At present, the lysosomal hypothesis continues to attract widespread research interest, and many experts believe lysosomes may represent viable targets for a new generation of AD therapies. But until lysosomal drugs start to reach the clinical trial stage, it’s impossible to know for sure how effective such therapies will turn out to be.
Vascular therapies like ECP are non-invasive and show significant promise.
Unlike the lysosomal and tau theories, the vascular hypothesis of Alzheimer’s has a long and distinguished pedigree dating back to the early 1990s. While researchers continue to debate whether vascular dysfunction is a cause or effect of Alzheimer’s, most agree that vascular pathology is intimately related to AD symptoms — and that stimulation of the circulatory system can delay cognitive decline by increasing blood flow throughout the brain and body.
For many years, the most popular vascular therapy was aerobic exercise, which clinicians frequently prescribe for early-stage Alzheimer’s, and for people who display preclinical risk factors for the disease. But unfortunately, this approach is highly dependent on patients’ willingness to participate, as well as their physical ability to perform the prescribed exercises. As a result, aerobics produce inconsistent levels of improvement in people with AD; and daily workouts become increasingly impractical as patients grow older and less physically active.

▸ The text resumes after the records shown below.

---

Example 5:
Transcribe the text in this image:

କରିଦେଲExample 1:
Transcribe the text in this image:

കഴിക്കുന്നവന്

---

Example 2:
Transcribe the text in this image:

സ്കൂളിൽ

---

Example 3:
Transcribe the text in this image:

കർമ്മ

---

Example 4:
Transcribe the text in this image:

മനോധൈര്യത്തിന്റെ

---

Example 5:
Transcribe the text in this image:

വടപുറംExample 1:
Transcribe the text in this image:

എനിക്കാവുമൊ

However, several teams of doctors have had success treating Alzheimer’s by stimulating the vascular system with Harvard’s FDA-cleared external counterpulsation (ECP) technology. Non-invasive ECP devices rhythmically compress patients’ limbs in synchronization with their cardiac cycles — and research shows that this approach strengthens body-wide blood flow and improves cognitive performance in people with mild AD. In fact, ECP may result in some of the same effects as an aerobic workout, and could provide many of the same benefits, too.
A comprehensive approach to treatment should address many different lifestyle factors.

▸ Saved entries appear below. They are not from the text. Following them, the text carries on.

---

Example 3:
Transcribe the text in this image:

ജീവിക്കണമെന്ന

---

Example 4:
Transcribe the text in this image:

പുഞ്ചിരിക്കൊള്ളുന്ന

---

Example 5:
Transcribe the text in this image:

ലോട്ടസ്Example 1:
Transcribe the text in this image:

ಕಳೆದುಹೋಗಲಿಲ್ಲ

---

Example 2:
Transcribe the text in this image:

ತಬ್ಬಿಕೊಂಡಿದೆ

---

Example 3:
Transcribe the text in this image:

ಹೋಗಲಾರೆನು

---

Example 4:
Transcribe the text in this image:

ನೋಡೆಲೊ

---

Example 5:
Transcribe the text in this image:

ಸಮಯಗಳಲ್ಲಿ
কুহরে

The federal government’s National Plan to Address Alzheimer’s Disease has set a deadline of 2025 for effective prevention of AD. As a result, many researchers have shifted their focus from mitigation to early intervention — developing machine-learning algorithms that can predict the disease while it’s still in the preclinical stages, and designing cognitive training tools and brain-boosting dietary regimens that can delay or even prevent many AD symptoms. With intervention options like these, a growing number of AD experts are becoming increasingly optimistic about the possibility of overcoming Alzheimer’s within the coming decade.
Whether the future of Alzheimer’s research continues to focus on the beta-amyloid hypothesis, or pivots more toward tau-tangle investigations, or targets lysosomal dysfunction, or explores non-invasive vascular therapies — or all the above — tomorrow’s treatment approaches will likely involve a combination of interrelated techniques, from pharmaceutical prescriptions to memory-training apps, to aerobic exercise regimens, to vascular therapies like ECP.
In the ongoing search for a Unified Theory of Alzheimer’s Disease (UTAD), each of these factors will almost certainly turn out to play its own important role in our understanding of the mechanisms underlying AD, and in the development of integrated treatment plans that address each patient’s unique pathology with individually tailored combinations of therapies. The cutting edge of medicine is becoming increasingly personalized, holistic, and data-driven — and as the latest research makes clear, the field of Alzheimer’s treatment is certainly no exception.